The second of reason to use a trust is owning property in multiple states.  This is one of the hallmark reasons to use a trust and virtually always leads to using a trust.  Probate in Texas isn’t that bad.  But, if you own property in multiple states, you won’t just probate in Texas, you may have to probate in every state where you own land.  That is far more work for your loved ones, and you will have to anticipate the law of several states, not just Texas.

The trust can own the property in all of those states and by virtue of its ownership, the land can avoid probate.  It allows for:

  1. Centralized management: One entity handling all properties, irrespective of location.
  2. Smoother transition: Bypassing multiple state probate processes.
  3. Cost and time efficiency: Reducing legal fees and administrative delays.

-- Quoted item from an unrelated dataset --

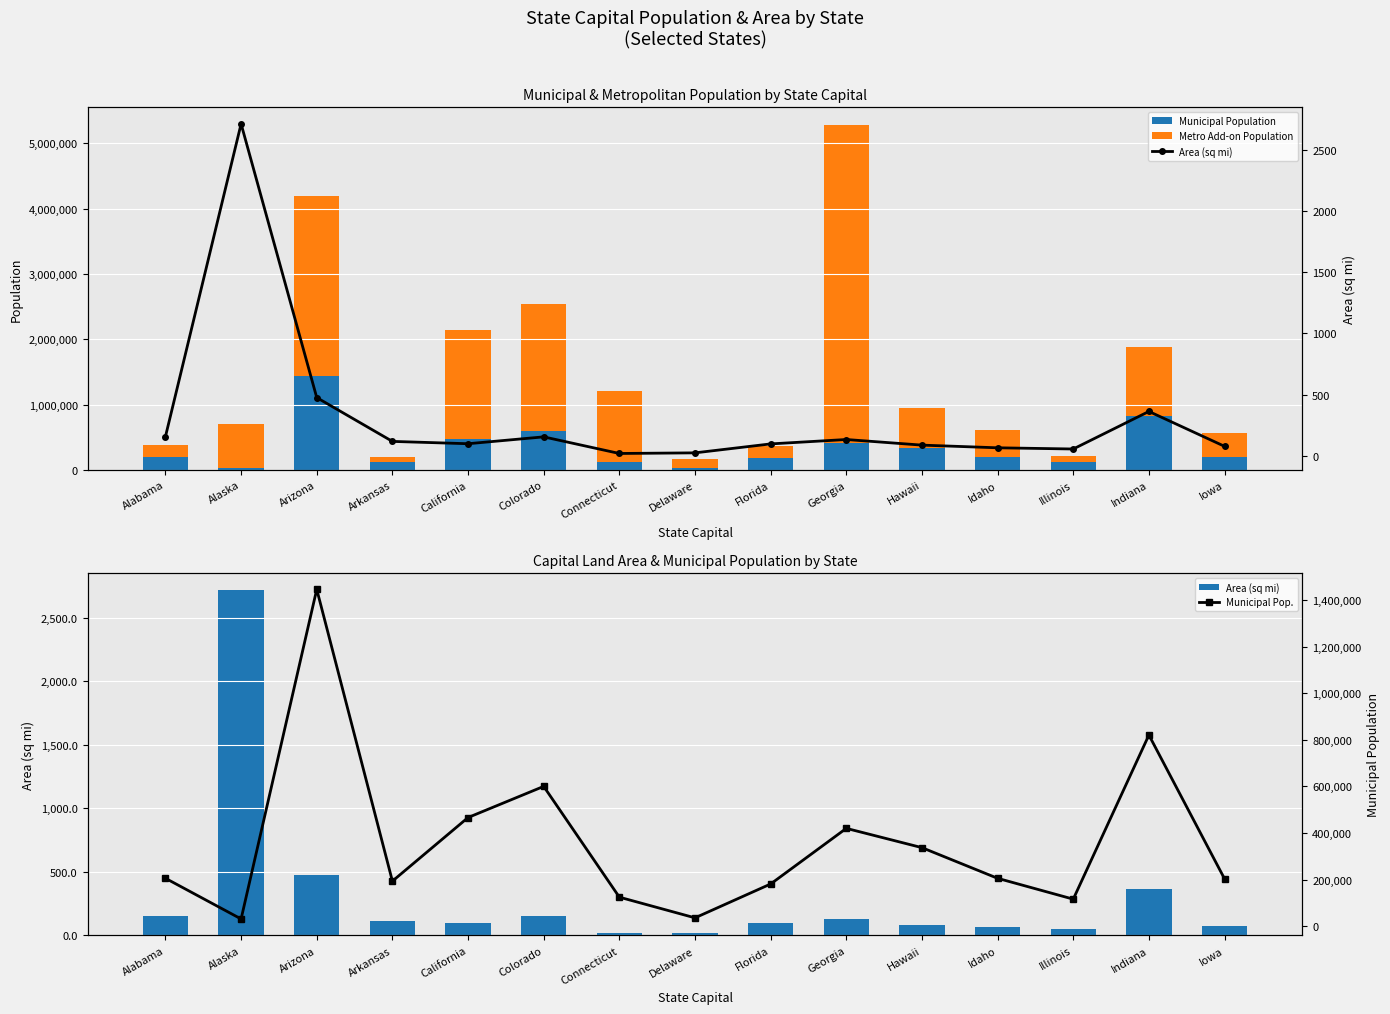

Read the Area (sq mi) value at Florida.

95.7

You Value Privacy and Want to Avoid Probate

The last of the 3 key reasons to use a trust is privacy.  Probate, by its nature, is public.  Probate is Latin for “prove it,” so the process involves publicly displaying the will for the world to see.  Parts of it can be private in certain circumstances, but is designed to be public.

A trust, conversely, is the private screening of your final act. It shields your estate from the public eye and sidesteps the time-consuming, often costly, probate process. With a trust you’re not just planning; you’re protecting.  Trusts, short of a dispute, aren’t even filed so the process can remain very private.

Additional Considerations

When it comes to estate planning, one size does not fit all. The decision between a will and a trust should be weighed with:

  • Incapacity planning:  This is reason 3.5.  Trusts allow a trustee to manage property which gives greater control over assets while a loved one is incapacitated.
  • Tax implications: Understanding how each option affects your estate tax-wise.
  • Personalized solutions: Every estate is unique, as is every state, and so should be its plan.
  • Long-Term care planning:  Probate avoidance is a key factor for Medicaid planning

In the tapestry of estate planning, trusts emerge as a nuanced, flexible thread, weaving through the complexities of blended families, multi-state properties and privacy concerns. If these signs resonate with your situation, it might be time to consider a trust.

Remember, the best estate plan is one tailored to your unique story. We encourage you to seek professional estate guidance to navigate these waters.